= The task =
Return every line of the material below verbatim, without altering anything.

Start of Excerpted data

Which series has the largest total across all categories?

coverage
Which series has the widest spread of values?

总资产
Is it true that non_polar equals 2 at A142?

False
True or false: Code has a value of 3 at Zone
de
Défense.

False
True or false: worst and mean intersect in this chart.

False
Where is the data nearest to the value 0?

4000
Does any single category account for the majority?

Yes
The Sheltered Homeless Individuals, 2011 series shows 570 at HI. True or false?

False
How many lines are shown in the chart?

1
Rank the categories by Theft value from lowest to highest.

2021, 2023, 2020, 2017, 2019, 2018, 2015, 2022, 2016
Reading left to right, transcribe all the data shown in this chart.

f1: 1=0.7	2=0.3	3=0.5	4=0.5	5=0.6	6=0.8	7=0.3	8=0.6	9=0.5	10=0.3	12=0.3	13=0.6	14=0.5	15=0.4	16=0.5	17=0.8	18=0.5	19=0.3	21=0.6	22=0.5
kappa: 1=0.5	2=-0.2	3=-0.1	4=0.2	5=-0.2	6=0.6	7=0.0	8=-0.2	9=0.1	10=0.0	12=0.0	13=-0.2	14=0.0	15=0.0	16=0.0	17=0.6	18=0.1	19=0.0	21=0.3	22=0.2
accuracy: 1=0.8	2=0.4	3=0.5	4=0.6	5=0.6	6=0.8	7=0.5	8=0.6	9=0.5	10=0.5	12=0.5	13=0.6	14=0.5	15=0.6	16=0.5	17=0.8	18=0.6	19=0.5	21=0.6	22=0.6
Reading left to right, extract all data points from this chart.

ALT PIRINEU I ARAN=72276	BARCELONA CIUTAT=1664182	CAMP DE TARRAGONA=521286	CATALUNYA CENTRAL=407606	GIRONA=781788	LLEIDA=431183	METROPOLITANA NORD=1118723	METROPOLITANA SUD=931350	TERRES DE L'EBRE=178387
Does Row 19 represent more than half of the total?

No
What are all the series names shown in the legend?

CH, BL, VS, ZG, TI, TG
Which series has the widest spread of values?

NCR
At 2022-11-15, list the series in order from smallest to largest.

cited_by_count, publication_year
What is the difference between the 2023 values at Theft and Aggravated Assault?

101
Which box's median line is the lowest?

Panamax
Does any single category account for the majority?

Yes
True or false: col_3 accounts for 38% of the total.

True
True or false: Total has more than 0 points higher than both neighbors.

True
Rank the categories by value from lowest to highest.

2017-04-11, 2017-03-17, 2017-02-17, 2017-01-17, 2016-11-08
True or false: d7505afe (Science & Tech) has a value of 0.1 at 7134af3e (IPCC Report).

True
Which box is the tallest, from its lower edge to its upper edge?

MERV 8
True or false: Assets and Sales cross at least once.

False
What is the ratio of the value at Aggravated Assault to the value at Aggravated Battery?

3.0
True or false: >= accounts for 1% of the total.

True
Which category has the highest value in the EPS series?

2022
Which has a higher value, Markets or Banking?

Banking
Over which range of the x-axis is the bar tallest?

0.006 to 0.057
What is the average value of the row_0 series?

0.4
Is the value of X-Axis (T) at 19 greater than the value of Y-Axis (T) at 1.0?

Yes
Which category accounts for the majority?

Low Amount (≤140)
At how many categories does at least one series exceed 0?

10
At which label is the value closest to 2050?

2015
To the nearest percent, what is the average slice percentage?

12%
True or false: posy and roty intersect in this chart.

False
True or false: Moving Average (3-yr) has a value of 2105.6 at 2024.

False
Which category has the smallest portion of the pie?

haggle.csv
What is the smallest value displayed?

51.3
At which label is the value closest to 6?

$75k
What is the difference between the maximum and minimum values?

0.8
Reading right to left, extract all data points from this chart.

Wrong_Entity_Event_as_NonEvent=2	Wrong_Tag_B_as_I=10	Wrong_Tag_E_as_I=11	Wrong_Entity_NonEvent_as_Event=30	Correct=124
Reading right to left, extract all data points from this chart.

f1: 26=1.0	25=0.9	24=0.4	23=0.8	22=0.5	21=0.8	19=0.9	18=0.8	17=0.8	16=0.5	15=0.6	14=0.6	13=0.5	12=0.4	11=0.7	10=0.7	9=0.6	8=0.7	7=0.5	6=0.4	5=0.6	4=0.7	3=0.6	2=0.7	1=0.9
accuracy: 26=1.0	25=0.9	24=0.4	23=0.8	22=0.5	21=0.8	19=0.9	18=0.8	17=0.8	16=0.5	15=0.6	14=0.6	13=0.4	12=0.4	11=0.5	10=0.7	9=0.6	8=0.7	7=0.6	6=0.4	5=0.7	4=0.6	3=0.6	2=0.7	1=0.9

End of Excerpted data

= Exercise answer =
Which series has the largest total across all categories?

coverage
Which series has the widest spread of values?

总资产
Is it true that non_polar equals 2 at A142?

False
True or false: Code has a value of 3 at Zone
de
Défense.

False
True or false: worst and mean intersect in this chart.

False
Where is the data nearest to the value 0?

4000
Does any single category account for the majority?

Yes
The Sheltered Homeless Individuals, 2011 series shows 570 at HI. True or false?

False
How many lines are shown in the chart?

1
Rank the categories by Theft value from lowest to highest.

2021, 2023, 2020, 2017, 2019, 2018, 2015, 2022, 2016
Reading left to right, transcribe all the data shown in this chart.

f1: 1=0.7	2=0.3	3=0.5	4=0.5	5=0.6	6=0.8	7=0.3	8=0.6	9=0.5	10=0.3	12=0.3	13=0.6	14=0.5	15=0.4	16=0.5	17=0.8	18=0.5	19=0.3	21=0.6	22=0.5
kappa: 1=0.5	2=-0.2	3=-0.1	4=0.2	5=-0.2	6=0.6	7=0.0	8=-0.2	9=0.1	10=0.0	12=0.0	13=-0.2	14=0.0	15=0.0	16=0.0	17=0.6	18=0.1	19=0.0	21=0.3	22=0.2
accuracy: 1=0.8	2=0.4	3=0.5	4=0.6	5=0.6	6=0.8	7=0.5	8=0.6	9=0.5	10=0.5	12=0.5	13=0.6	14=0.5	15=0.6	16=0.5	17=0.8	18=0.6	19=0.5	21=0.6	22=0.6
Reading left to right, extract all data points from this chart.

ALT PIRINEU I ARAN=72276	BARCELONA CIUTAT=1664182	CAMP DE TARRAGONA=521286	CATALUNYA CENTRAL=407606	GIRONA=781788	LLEIDA=431183	METROPOLITANA NORD=1118723	METROPOLITANA SUD=931350	TERRES DE L'EBRE=178387
Does Row 19 represent more than half of the total?

No
What are all the series names shown in the legend?

CH, BL, VS, ZG, TI, TG
Which series has the widest spread of values?

NCR
At 2022-11-15, list the series in order from smallest to largest.

cited_by_count, publication_year
What is the difference between the 2023 values at Theft and Aggravated Assault?

101
Which box's median line is the lowest?

Panamax
Does any single category account for the majority?

Yes
True or false: col_3 accounts for 38% of the total.

True
True or false: Total has more than 0 points higher than both neighbors.

True
Rank the categories by value from lowest to highest.

2017-04-11, 2017-03-17, 2017-02-17, 2017-01-17, 2016-11-08
True or false: d7505afe (Science & Tech) has a value of 0.1 at 7134af3e (IPCC Report).

True
Which box is the tallest, from its lower edge to its upper edge?

MERV 8
True or false: Assets and Sales cross at least once.

False
What is the ratio of the value at Aggravated Assault to the value at Aggravated Battery?

3.0
True or false: >= accounts for 1% of the total.

True
Which category has the highest value in the EPS series?

2022
Which has a higher value, Markets or Banking?

Banking
Over which range of the x-axis is the bar tallest?

0.006 to 0.057
What is the average value of the row_0 series?

0.4
Is the value of X-Axis (T) at 19 greater than the value of Y-Axis (T) at 1.0?

Yes
Which category accounts for the majority?

Low Amount (≤140)
At how many categories does at least one series exceed 0?

10
At which label is the value closest to 2050?

2015
To the nearest percent, what is the average slice percentage?

12%
True or false: posy and roty intersect in this chart.

False
True or false: Moving Average (3-yr) has a value of 2105.6 at 2024.

False
Which category has the smallest portion of the pie?

haggle.csv
What is the smallest value displayed?

51.3
At which label is the value closest to 6?

$75k
What is the difference between the maximum and minimum values?

0.8
Reading right to left, extract all data points from this chart.

Wrong_Entity_Event_as_NonEvent=2	Wrong_Tag_B_as_I=10	Wrong_Tag_E_as_I=11	Wrong_Entity_NonEvent_as_Event=30	Correct=124
Reading right to left, extract all data points from this chart.

f1: 26=1.0	25=0.9	24=0.4	23=0.8	22=0.5	21=0.8	19=0.9	18=0.8	17=0.8	16=0.5	15=0.6	14=0.6	13=0.5	12=0.4	11=0.7	10=0.7	9=0.6	8=0.7	7=0.5	6=0.4	5=0.6	4=0.7	3=0.6	2=0.7	1=0.9
accuracy: 26=1.0	25=0.9	24=0.4	23=0.8	22=0.5	21=0.8	19=0.9	18=0.8	17=0.8	16=0.5	15=0.6	14=0.6	13=0.4	12=0.4	11=0.5	10=0.7	9=0.6	8=0.7	7=0.6	6=0.4	5=0.7	4=0.6	3=0.6	2=0.7	1=0.9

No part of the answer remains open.